The organization has also started making its data more accessible to everyone across the business. “The way we worked was very different in 2011,” says the Enterprise Application Delivery Manager. “Back then we weren’t even using mobile data—a planner would literally collate the information people needed, print it out and give it to them to take to their workplaces. Now we use webMethods to render ERP data straight to and from people’s devices. People are out there in the operations capturing data, work instructions and more. This makes mining safer—and it gives us rich metrics which have allowed us to be more proactive about maintenance as faults are reported and actioned much faster.

By offering our people in the field real-time data available through mobile, rather than literally having to print information on paper for them in advance, we’ve made ourselves more productive, more compliant, and more competitive. We can see all our transactions and other activities in real time, through a single dashboard, which makes it simple to monitor compliance, manages SLAs and mitigate risk.”

The future is in the multicloud.

Like many businesses, the customer is looking to modernize by taking an API-first approach to services and building company APIs to facilitate data exchange and move data from its own data centers into cloud-based Software-as-a-service (SaaS) solutions. This process is already halfway complete, and the company is aiming to be 100% cloud-based by 2024.
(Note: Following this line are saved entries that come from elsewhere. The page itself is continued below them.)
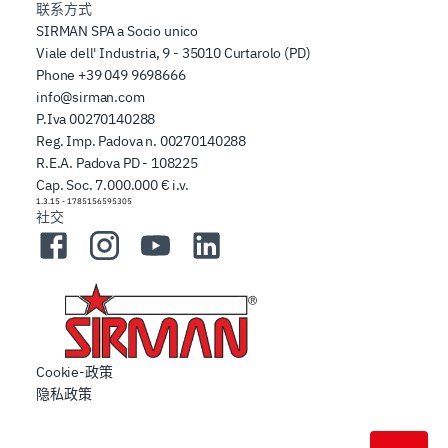
联系方式
SIRMAN SPA a Socio unico
Viale dell' Industria, 9 - 35010 Curtarolo (PD)
Phone
+39 049 9698666
info@sirman.com
P.Iva 00270140288
Reg. Imp. Padova n. 00270140288
R.E.A. Padova PD - 108225
Cap. Soc. 7.000.000 € i.v.
1.3.15
-
1785156595305
社交
Facebook
Instagram
YouTube
LinkedIn
Cookie-政策
隐私政策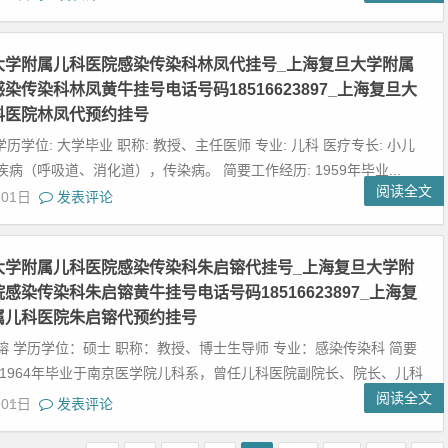
大学附属儿科医院感染传染科林凤代挂号_上海复旦大学附属
染传染科林凤黄牛挂号电话号码18516623897_上海复旦大
科医院林凤代预约挂号
 学历学位: 大学毕业 职称: 教授、主任医师 专业: 儿科 医疗专长: 小儿
病（呼吸道、消化道），传染病。 简要工作经历: 1959年毕业...
阅读全文
月01日
发表评论
大学附属儿科医院感染传染科朱启镕代挂号_上海复旦大学附
感染传染科朱启镕黄牛挂号电话号码18516623897_上海复
属儿科医院朱启镕代预约挂号
镕 学历学位：硕士 职称：教授、博士生导师 专业：感染传染科 简要
 1964年毕业于南京医学院儿科系，曾任儿科医院副院长、院长、儿科
..
阅读全文
月01日
发表评论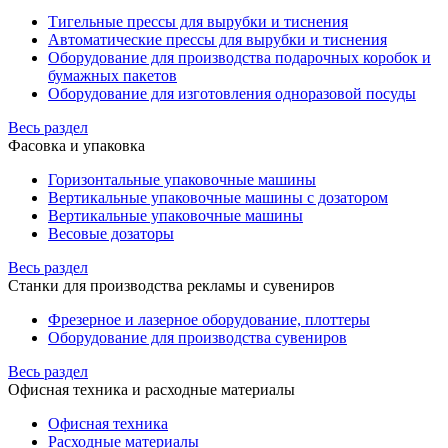
Тигельные прессы для вырубки и тиснения
Автоматические прессы для вырубки и тиснения
Оборудование для производства подарочных коробок и
бумажных пакетов
Оборудование для изготовления одноразовой посуды
Весь раздел
Фасовка и упаковка
Горизонтальные упаковочные машины
Вертикальные упаковочные машины с дозатором
Вертикальные упаковочные машины
Весовые дозаторы
Весь раздел
Станки для производства рекламы и сувениров
Фрезерное и лазерное оборудование, плоттеры
Оборудование для производства сувениров
Весь раздел
Офисная техника и расходные материалы
Офисная техника
Расходные материалы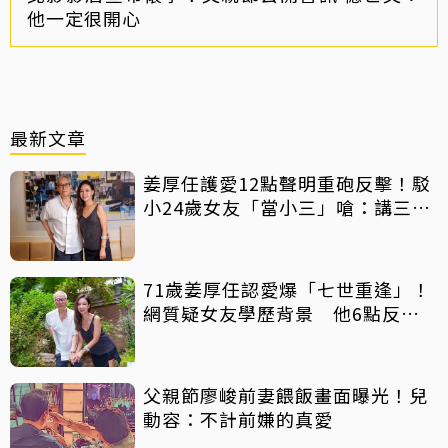
他一定很開心
最新文章
姜厚任護愛12點聲明重砲反擊！駁
小24歲女友「當小三」嗆：講三
小？
71歲姜厚任認愛爆「七世重逢」！
網質疑女友學歷背景 他6點反
擊：你們不懂
父親節廖峻前妻餵飯畫面曝光！兒
動容：不計前嫌的真愛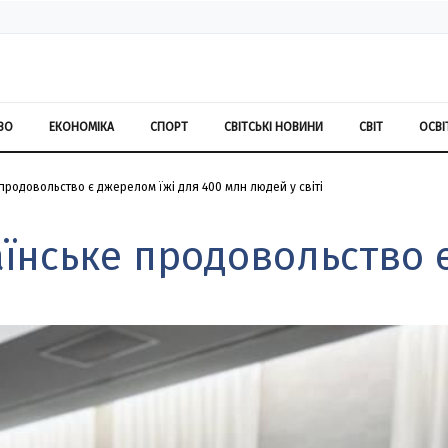
ВО
ЕКОНОМІКА
СПОРТ
СВІТСЬКІ НОВИНИ
СВІТ
ОСВІ
 продовольство є джерелом їжі для 400 млн людей у світі
аїнське продовольство 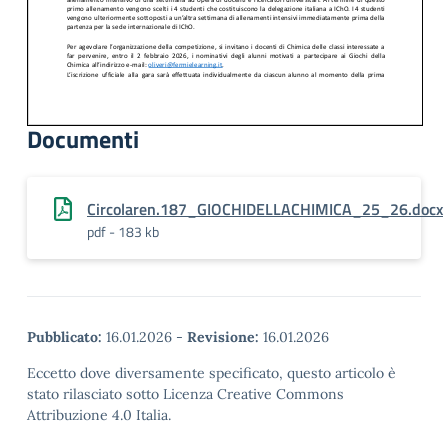
Documenti
Circolaren.187_GIOCHIDELLACHIMICA_25_26.docx
pdf - 183 kb
Pubblicato:
16.01.2026
-
Revisione:
16.01.2026
Eccetto dove diversamente specificato, questo articolo è
stato rilasciato sotto Licenza Creative Commons
Attribuzione 4.0 Italia.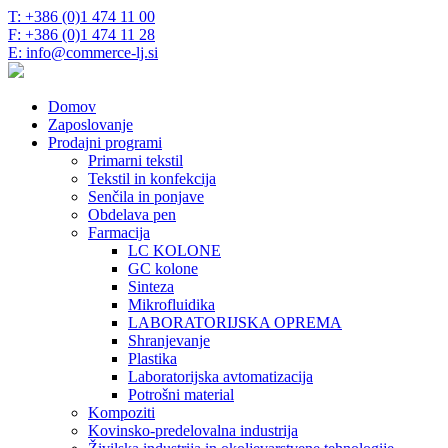
T: +386 (0)1 474 11 00
F: +386 (0)1 474 11 28
E: info@commerce-lj.si
Domov
Zaposlovanje
Prodajni programi
Primarni tekstil
Tekstil in konfekcija
Senčila in ponjave
Obdelava pen
Farmacija
LC KOLONE
GC kolone
Sinteza
Mikrofluidika
LABORATORIJSKA OPREMA
Shranjevanje
Plastika
Laboratorijska avtomatizacija
Potrošni material
Kompoziti
Kovinsko-predelovalna industrija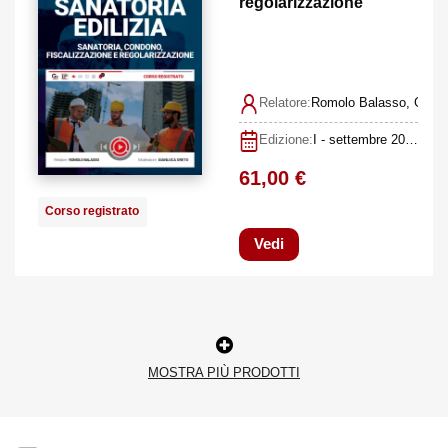
regolarizzazione
[Corso...
Relatore:
Romolo Balasso, Gianl
Edizione:
I - settembre 2021 [corso registrato]
61,00 €
Corso registrato
Vedi
MOSTRA PIÙ PRODOTTI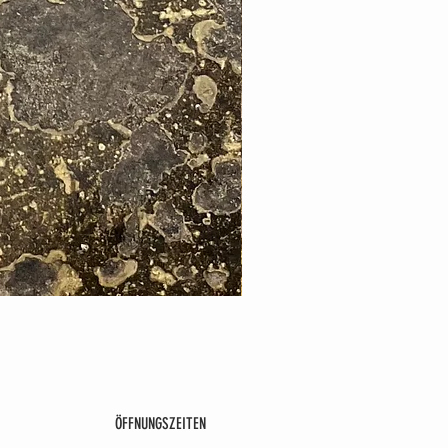
ÖFFNUNGSZEITEN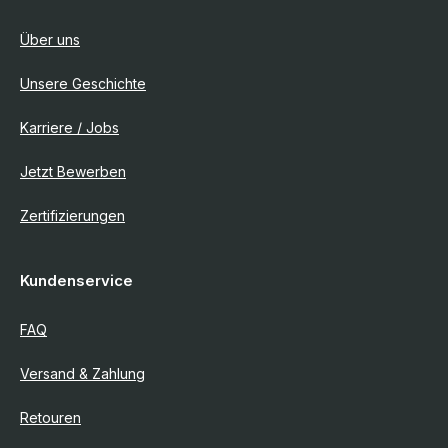
Über uns
Unsere Geschichte
Karriere / Jobs
Jetzt Bewerben
Zertifizierungen
Kundenservice
FAQ
Versand & Zahlung
Retouren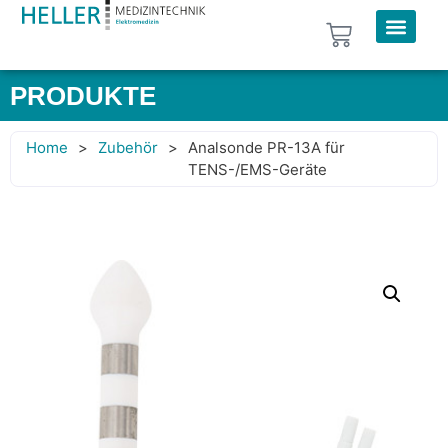
PRODUKTE
Home
>
Zubehör
>
Analsonde PR-13A für
TENS-/EMS-Geräte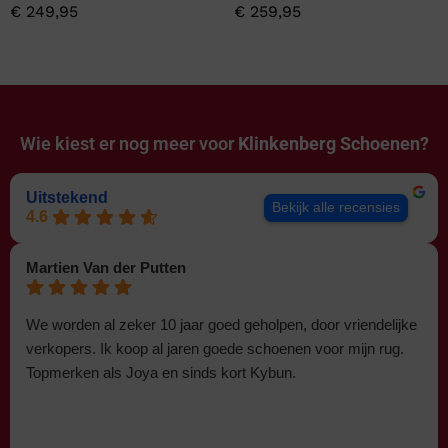
€
249,95
€
259,95
Wie kiest er nog meer voor
Klinkenberg Schoenen?
Uitstekend
Bekijk alle recensies
4.6
Martien Van der Putten
We worden al zeker 10 jaar goed geholpen, door vriendelijke
verkopers. Ik koop al jaren goede schoenen voor mijn rug.
Topmerken als Joya en sinds kort Kybun.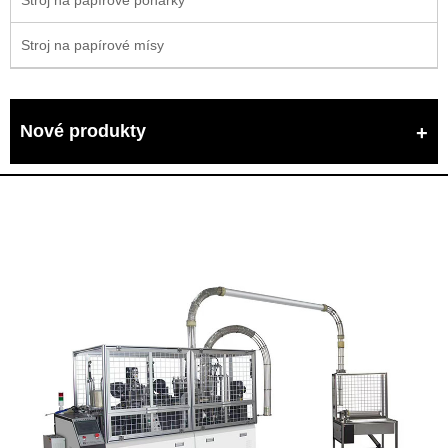
Stroj na papírové mísy
Nové produkty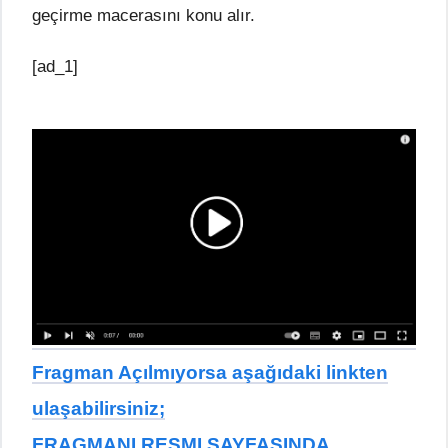
geçirme macerasını konu alır.
[ad_1]
Fragman Açılmıyorsa aşağıdaki linkten
ulaşabilirsiniz;
FRAGMANI RESMI SAYFASINDA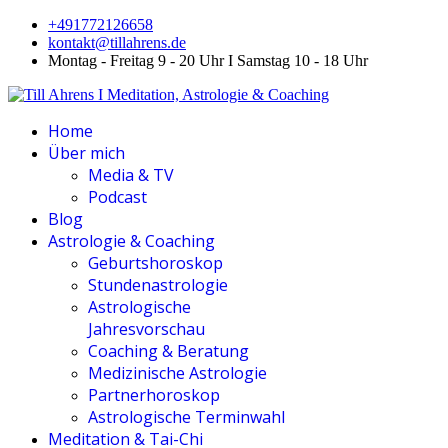
+491772126658
kontakt@tillahrens.de
Montag - Freitag 9 - 20 Uhr I Samstag 10 - 18 Uhr
Home
Über mich
Media & TV
Podcast
Blog
Astrologie & Coaching
Geburtshoroskop
Stundenastrologie
Astrologische
Jahresvorschau
Coaching & Beratung
Medizinische Astrologie
Partnerhoroskop
Astrologische Terminwahl
Meditation & Tai-Chi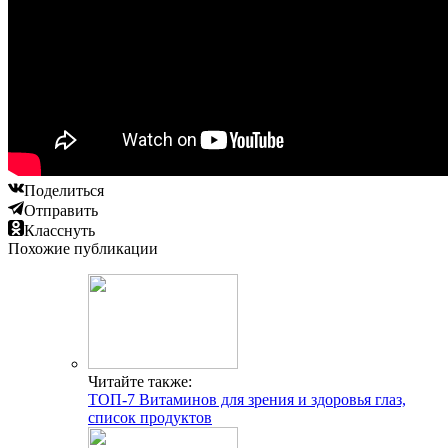
Поделиться
Отправить
Класснуть
Похожие публикации
Читайте также:
ТОП-7 Витаминов для зрения и здоровья глаз,
список продуктов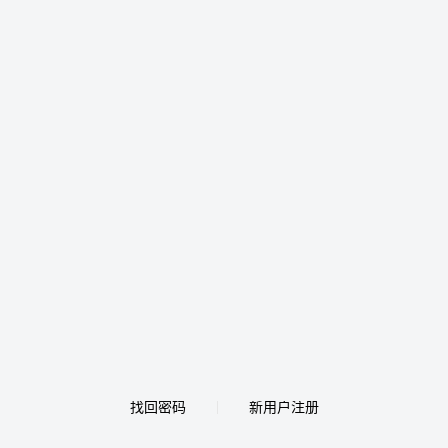
找回密码
新用户注册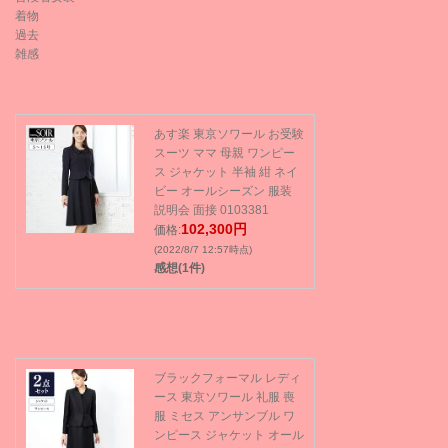
着物
過去
雑感
あす楽 東京ソワール お受験
スーツ ママ 母親 ワンピー
ス ジャケット 半袖 紺 ネイ
ビー オールシーズン 服装
説明会 面接 0103381
102,300円
価格:
(2022/8/7 12:57時点)
感想(1件)
ブラックフォーマル レディ
ース 東京ソワール 礼服 喪
服 ミセス アンサンブル ワ
ンピース ジャケット オール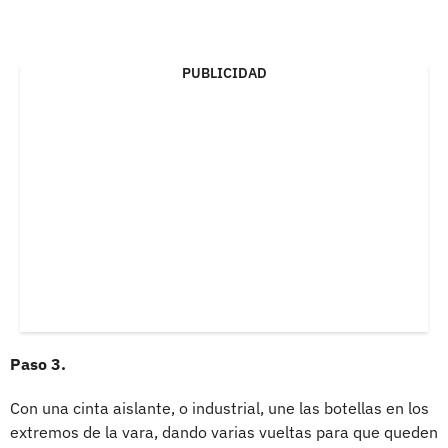
PUBLICIDAD
Paso 3.
Con una cinta aislante, o industrial, une las botellas en los
extremos de la vara, dando varias vueltas para que queden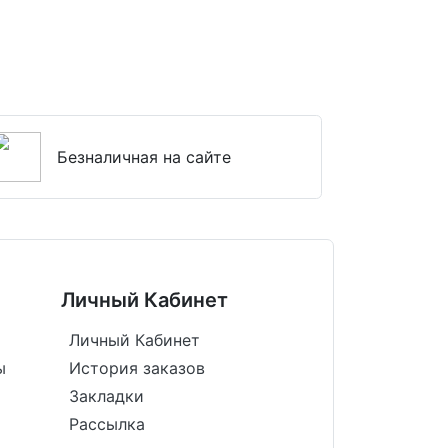
Безналичная на сайте
Личный Кабинет
Личный Кабинет
ы
История заказов
Закладки
Рассылка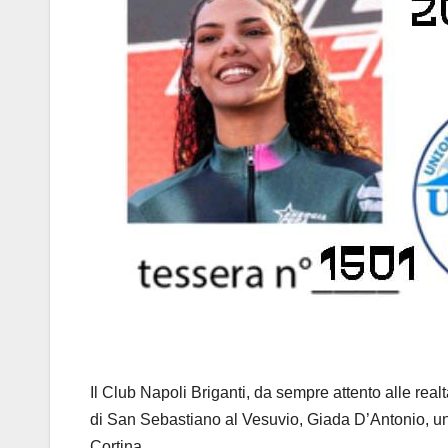
Il Club Napoli Briganti, da sempre attento alle realt
di San Sebastiano al Vesuvio, Giada D’Antonio, uni
Cortina.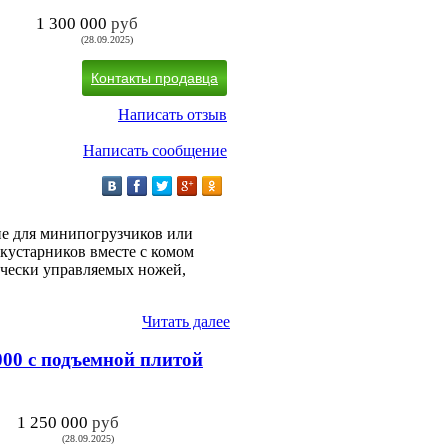
1 300 000
руб
(28.09.2025)
Контакты продавца
Написать отзыв
Написать сообщение
ие для минипогрузчиков или
 кустарников вместе с комом
ически управляемых ножей,
Читать далее
000 с подъемной плитой
1 250 000
руб
(28.09.2025)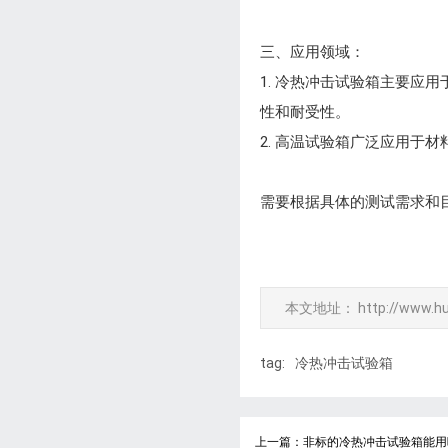
三、应用领域：
1. 冷热冲击试验箱主要
性和耐受性。
2. 高温试验箱广泛应用
需要根据具体的测试需求和
本文地址：
http://www.h
tag:
冷热冲击试验箱
上一篇：非标的冷热冲击试验箱能用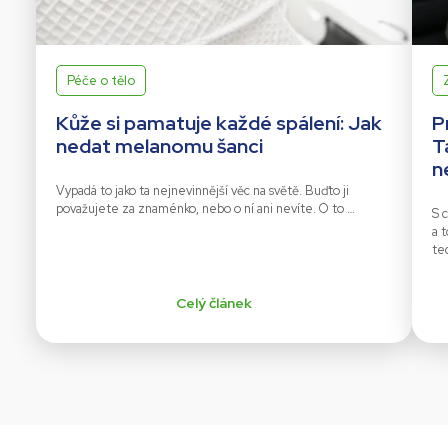
Péče o tělo
Kůže si pamatuje každé spálení: Jak
P
nedat melanomu šanci
T
n
Vypadá to jako ta nejnevinnější věc na světě. Buďto ji
považujete za znaménko, nebo o ní ani nevíte. O to …
S c
a 
te
Celý článek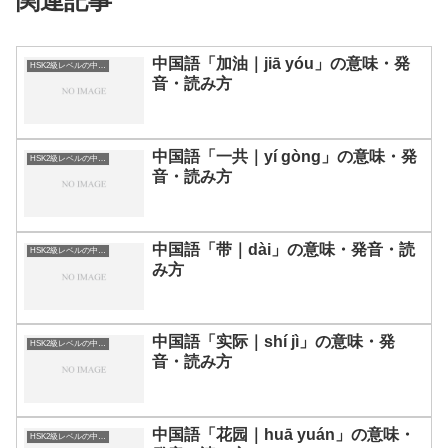
関連記事
中国語「加油｜jiā yóu」の意味・発
HSK2級レベルの中国語
音・読み方
中国語「一共｜yí gòng」の意味・発
HSK2級レベルの中国語
音・読み方
中国語「带｜dài」の意味・発音・読
HSK2級レベルの中国語
み方
中国語「实际｜shí jì」の意味・発
HSK2級レベルの中国語
音・読み方
中国語「花园｜huā yuán」の意味・
HSK2級レベルの中国語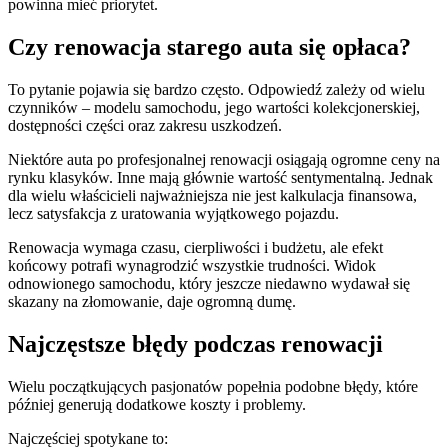
powinna mieć priorytet.
Czy renowacja starego auta się opłaca?
To pytanie pojawia się bardzo często. Odpowiedź zależy od wielu
czynników – modelu samochodu, jego wartości kolekcjonerskiej,
dostępności części oraz zakresu uszkodzeń.
Niektóre auta po profesjonalnej renowacji osiągają ogromne ceny na
rynku klasyków. Inne mają głównie wartość sentymentalną. Jednak
dla wielu właścicieli najważniejsza nie jest kalkulacja finansowa,
lecz satysfakcja z uratowania wyjątkowego pojazdu.
Renowacja wymaga czasu, cierpliwości i budżetu, ale efekt
końcowy potrafi wynagrodzić wszystkie trudności. Widok
odnowionego samochodu, który jeszcze niedawno wydawał się
skazany na złomowanie, daje ogromną dumę.
Najczęstsze błędy podczas renowacji
Wielu początkujących pasjonatów popełnia podobne błędy, które
później generują dodatkowe koszty i problemy.
Najczęściej spotykane to:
“webMethods just adapts to every new change—the cloud, APIs, SaaS, scalability, security and more— without us having to reinvent the wheel every time with constant rewrites. We can expose data simply and share public cloud environments securely, and Software AG’s technology is both cloud agnostic and hyper scaler ready. That makes it great with our strategic cloud platform Azure.”

The company has so far moved about half its applications into the cloud and is looking to complete the process in the next year or so. The fully SaaS-based environment will be transformative, with richer application experiences for everyone.

“Our new integration platform allows us to be agile and stay ahead of the trends—I’m confident it will stay that way. And that’s good enough for me!”